Volkswagen Golf GTI (2013 – 2020) Review
Volkswagen Golf GTI (2013 – 2020) At A Glance
The Volkswagen Golf GTI is a constant of the hot hatch sector. Where others have waxed and waned with their offerings, Volkswagen has consistently offered drivers a hot version of its hatch and they have, generally, repaid this by choosing the GTI in large numbers. That has been the case with the seventh generation GTI, which grew in power from an initial 220PS to an end of the line 245PS, with the 265PS Clubsport thrown in for good measure.
While some manufacturers may have pinched the GTI badge for sporty versions of their hatchbacks, the fact is that there is only one true claimant to the name and that’s the Volkswagen Golf GTI.
The seventh generation Golf GTI follows the now familiar formula with a turbocharged 2.0 TSI petrol engine, with power steadily increased during its lifetime, a front-wheel drive layout and, we're pleased to say, those much loved checker cloth seats.
Of course, it's a very different car from the original 1976 Golf GTI, but it's great to see this hot hatch survived the doldrums of the Mk4 from the late 1990s when there were some frankly terrible versions, the worst of which used a 2.0-litre engine with just 115PS. Not what you'd call fast.
Fortunately, those days are long gone. The fightback started with the fifth-generation model that set the template for what we have now and the Golf GTI is once again a bona fide performance machine. It looks the part too. The sharp lines of the new Golf lend themselves perfectly to the GTI and it sits lower with those lovely gloss 18-inch alloys now a GTI trademark bit of design.
There are plenty of nods to the past with the red stripe across the grille that now continues across the headlights which are xenon as standard. At the back there's a tailgate spoiler and dual exhausts giving it a purposeful but understated look. It's the antithesis of the brash Honda Civic Type R.
Under the bonnet, the Golf GTI in its seventh outing has had its power output steadily improved from launch in 2013. Back then, it was offered with 220PS as standard or you could upgrade to the Performance model with 230PS. A limited edition Clubsport model arrived in 2016 with up to 265PS on tap, while the standard GTI grew to 245PS.
The final fling for this Golf GTI was the TCR, which stand for Touring Car Racing, and has 290PS. That bridges the gap between the GTI and Golf R, so it tells you where the TCR’s performance lies with 0-62mph in 5.6 seconds but still with front-wheel drive rather than the R’s all-wheel drive set-up.

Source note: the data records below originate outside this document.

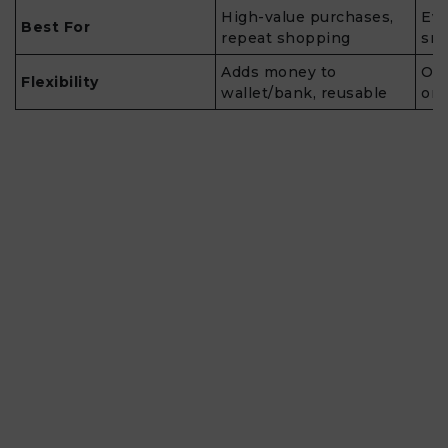
High-value purchases,
Eve
Best For
repeat shopping
sma
Adds money to
One
Flexibility
wallet/bank, reusable
ord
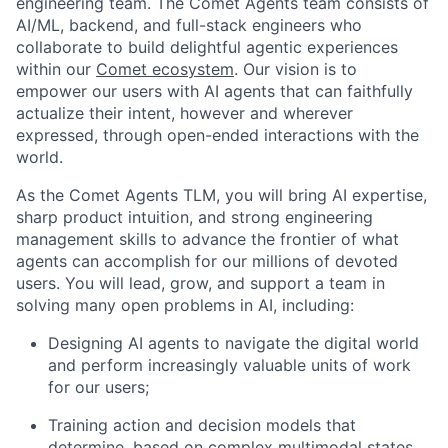
engineering team. The Comet Agents team consists of
AI/ML, backend, and full-stack engineers who
collaborate to build delightful agentic experiences
within our
Comet ecosystem
. Our vision is to
empower our users with AI agents that can faithfully
actualize their intent, however and wherever
expressed, through open-ended interactions with the
world.
As the Comet Agents TLM, you will bring AI expertise,
sharp product intuition, and strong engineering
management skills to advance the frontier of what
agents can accomplish for our millions of devoted
users. You will lead, grow, and support a team in
solving many open problems in AI, including:
Designing AI agents to navigate the digital world
and perform increasingly valuable units of work
for our users;
Training action and decision models that
determine, based on complex multimodal states,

The interior of the GTI combines the high quality of the rest of Golf range with some nice touches including the checked cloth seats, red stitching on the lovely flat-bottomed steering wheel and of course the golf-ball style gear lever. It feels special from behind the wheel with superb fit and finish and a perfect driving position. Those sports seats provide excellent side and under thigh support too.
As an all-round hot hatch, the Golf GTI is easily the best on the market. Sure, rival cars may have more power or be quicker accelerating in a straight line, but nothing can match the superb ability and combination of power and finesse that the GTI offers. It's a car that's going to tick a lot of hot hatch buyers’ boxes.